PROMPT.
Output each of the entries exactly, skipping every picture they contain.
___ RECORDS PROVIDED ___
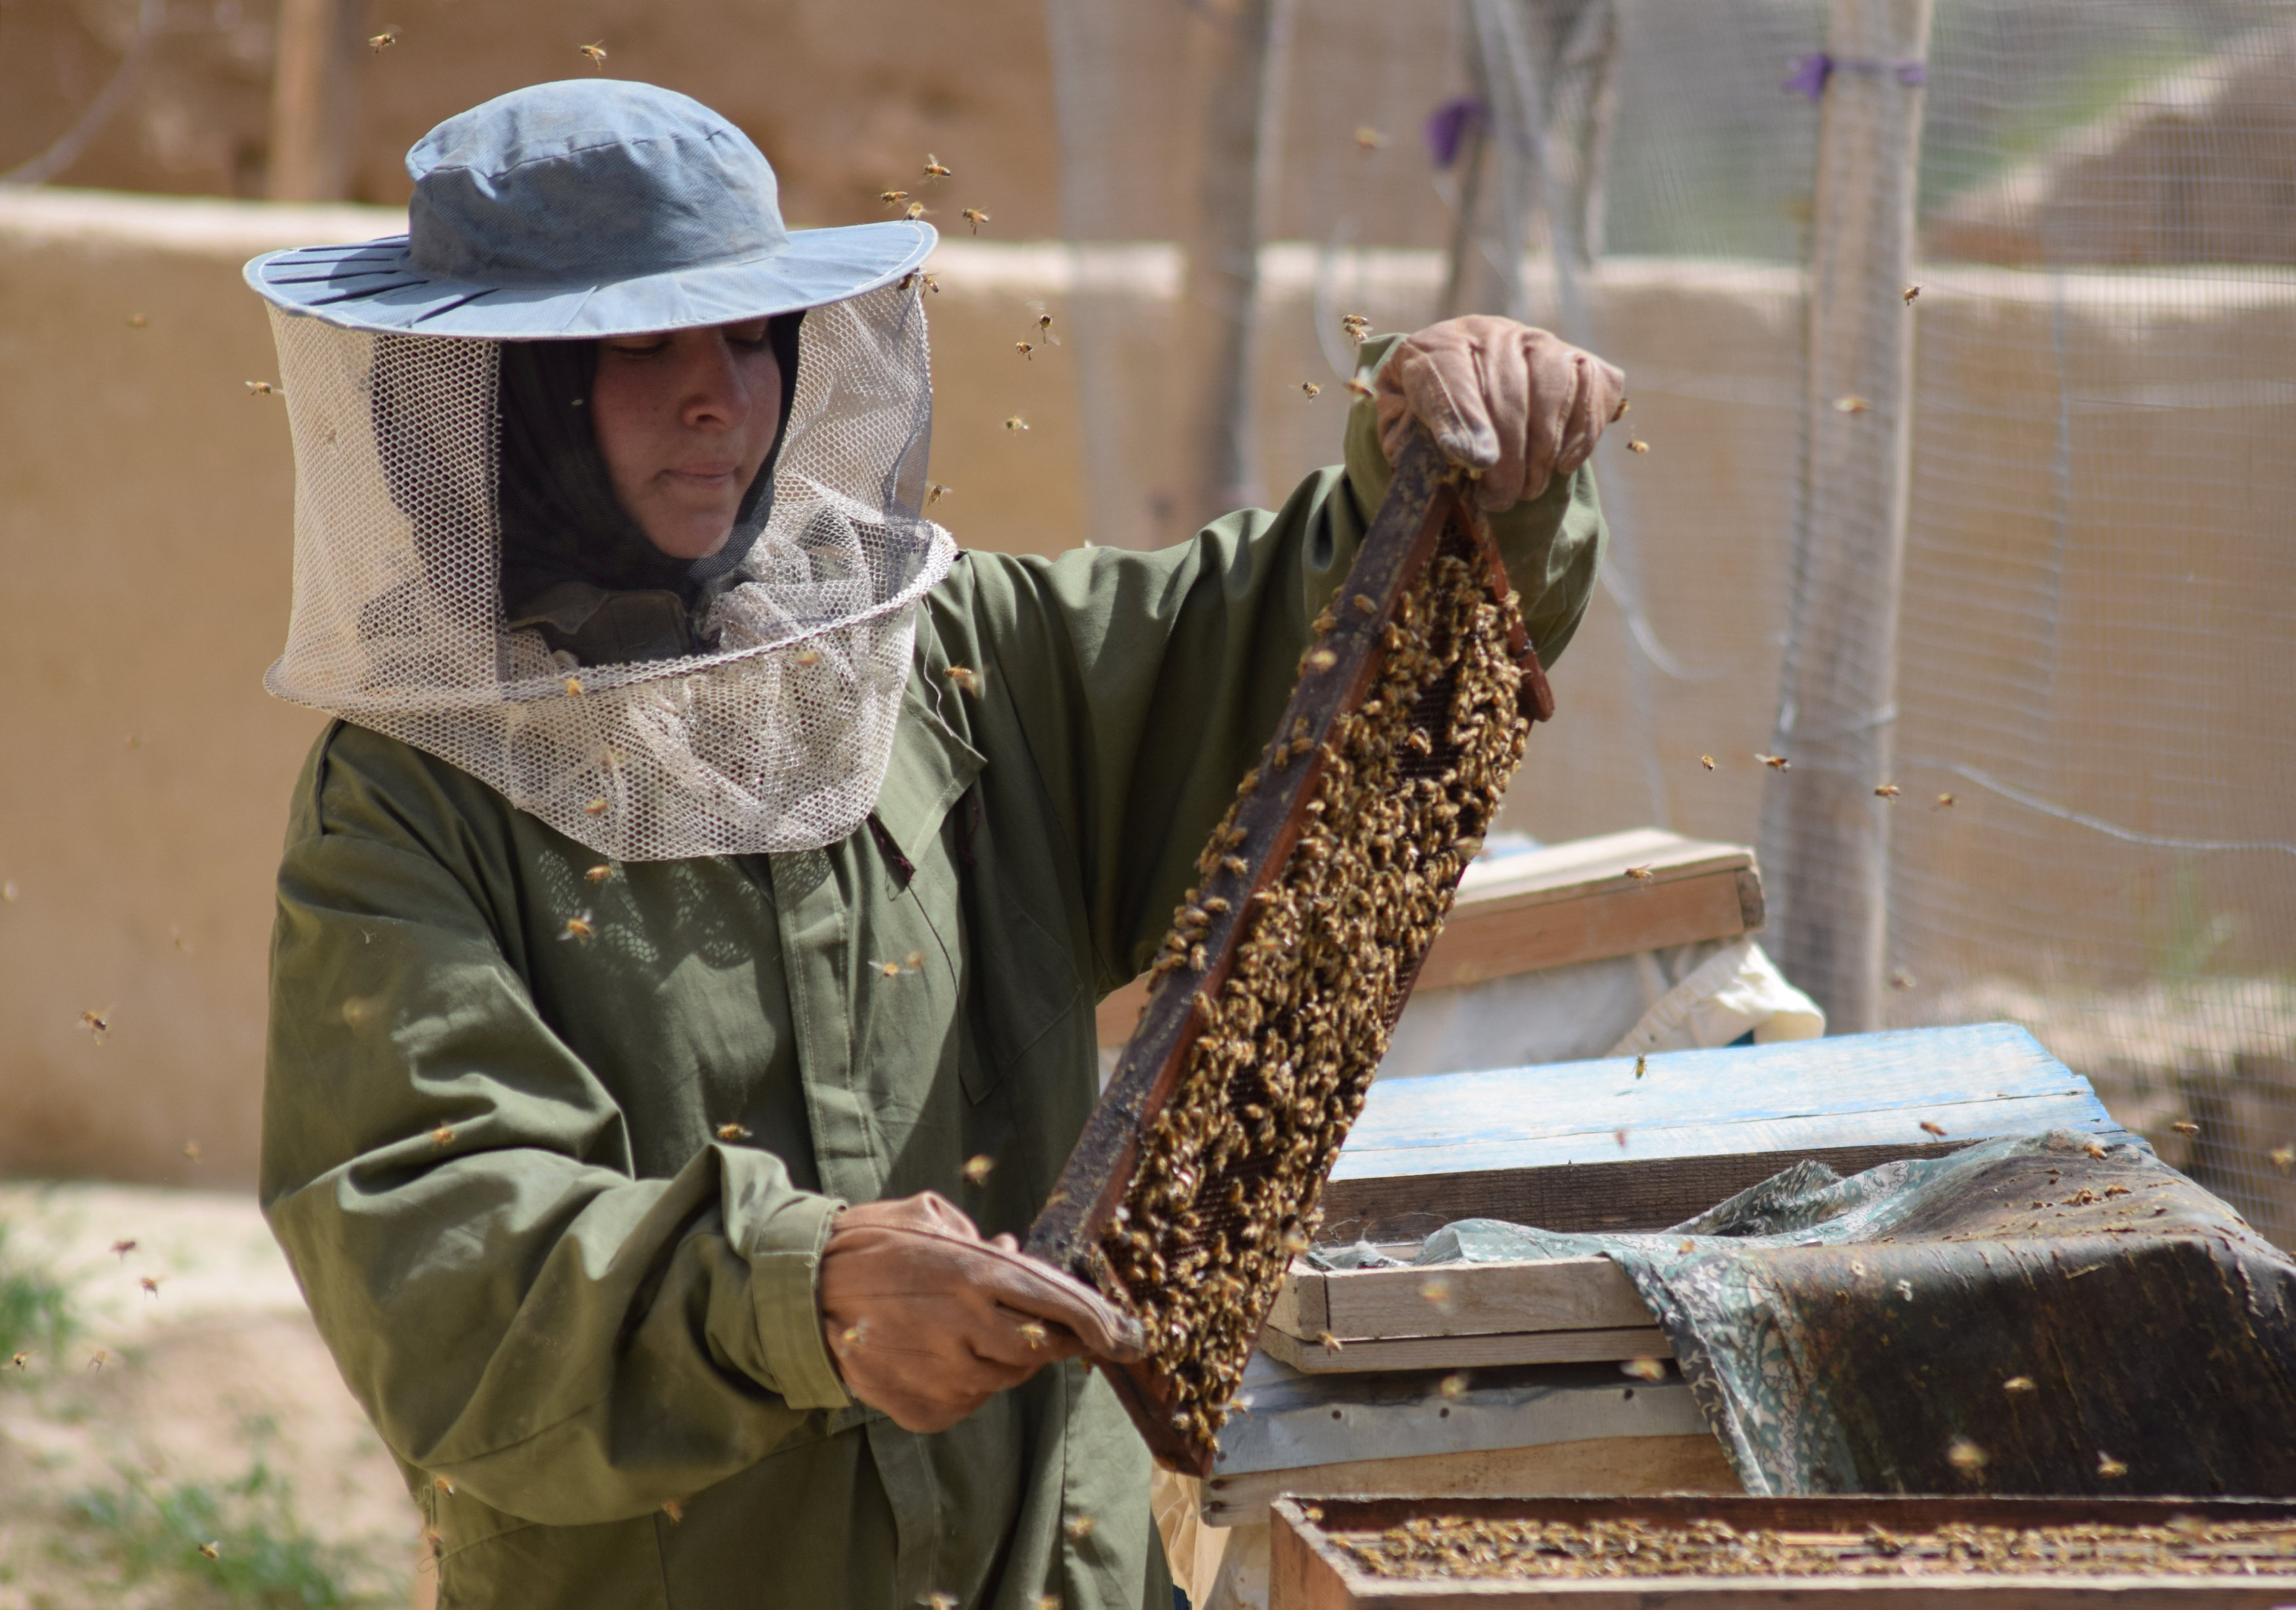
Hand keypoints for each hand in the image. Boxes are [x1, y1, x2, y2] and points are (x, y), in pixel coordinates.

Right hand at [817, 1191, 1143, 1432]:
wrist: (799, 1297)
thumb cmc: (869, 1248)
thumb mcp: (930, 1220)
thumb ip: (982, 1241)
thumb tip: (1021, 1255)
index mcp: (976, 1273)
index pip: (1061, 1304)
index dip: (1102, 1323)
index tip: (1131, 1338)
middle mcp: (969, 1328)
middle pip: (1042, 1348)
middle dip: (1049, 1338)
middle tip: (1027, 1322)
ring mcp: (947, 1376)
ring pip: (1005, 1377)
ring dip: (998, 1356)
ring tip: (955, 1329)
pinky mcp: (926, 1410)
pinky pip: (968, 1400)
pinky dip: (962, 1380)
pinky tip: (928, 1353)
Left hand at [1374, 315, 1626, 509]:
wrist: (1459, 393)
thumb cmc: (1427, 420)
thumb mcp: (1403, 431)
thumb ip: (1418, 438)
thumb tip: (1470, 454)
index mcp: (1434, 347)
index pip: (1447, 373)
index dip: (1462, 418)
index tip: (1475, 462)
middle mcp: (1489, 333)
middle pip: (1506, 390)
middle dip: (1507, 456)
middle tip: (1501, 498)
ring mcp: (1536, 340)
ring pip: (1551, 387)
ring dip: (1542, 449)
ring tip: (1527, 489)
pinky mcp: (1573, 356)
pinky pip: (1591, 384)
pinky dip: (1583, 429)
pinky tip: (1564, 465)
___
SOLVED PROBLEM.
Hand keypoints for each hand in the image. Boxes are [x1, y1, x2, y2] and points are (x, y), in pixel coordinates.

Right hand at [817, 1191, 1143, 1432]:
wrist: (799, 1297)
thumb cmc: (869, 1248)
thumb mcp: (930, 1220)
thumb ip: (982, 1241)
thumb tip: (1021, 1255)
index mcp: (976, 1273)
index pip: (1061, 1304)
index dip: (1102, 1323)
index tip: (1131, 1338)
middle mcp: (969, 1328)
middle pip: (1042, 1348)
middle dip: (1049, 1338)
middle tip: (1027, 1322)
ring mcp: (947, 1376)
ring pip: (1005, 1377)
ring dip: (998, 1356)
ring tip: (955, 1329)
pinky mcp: (926, 1410)
pinky pip: (968, 1400)
pinky dip: (962, 1380)
pinky tip: (928, 1353)
Left hand at [1374, 315, 1626, 509]:
wrist: (1459, 393)
thumb cmc: (1427, 420)
thumb mcp: (1403, 431)
thumb ip: (1418, 438)
thumb tip: (1470, 454)
index mcp: (1434, 347)
index pip: (1447, 373)
index dip: (1462, 418)
index tip: (1475, 462)
middle mcp: (1489, 333)
middle pip: (1506, 390)
middle dip: (1507, 456)
middle tip: (1501, 498)
ring mcp: (1536, 340)
ring pip: (1551, 387)
ring dip: (1542, 449)
ring tip: (1527, 489)
pinky mcp: (1573, 356)
pinky pip: (1591, 384)
pinky dip: (1583, 429)
pinky tip: (1564, 465)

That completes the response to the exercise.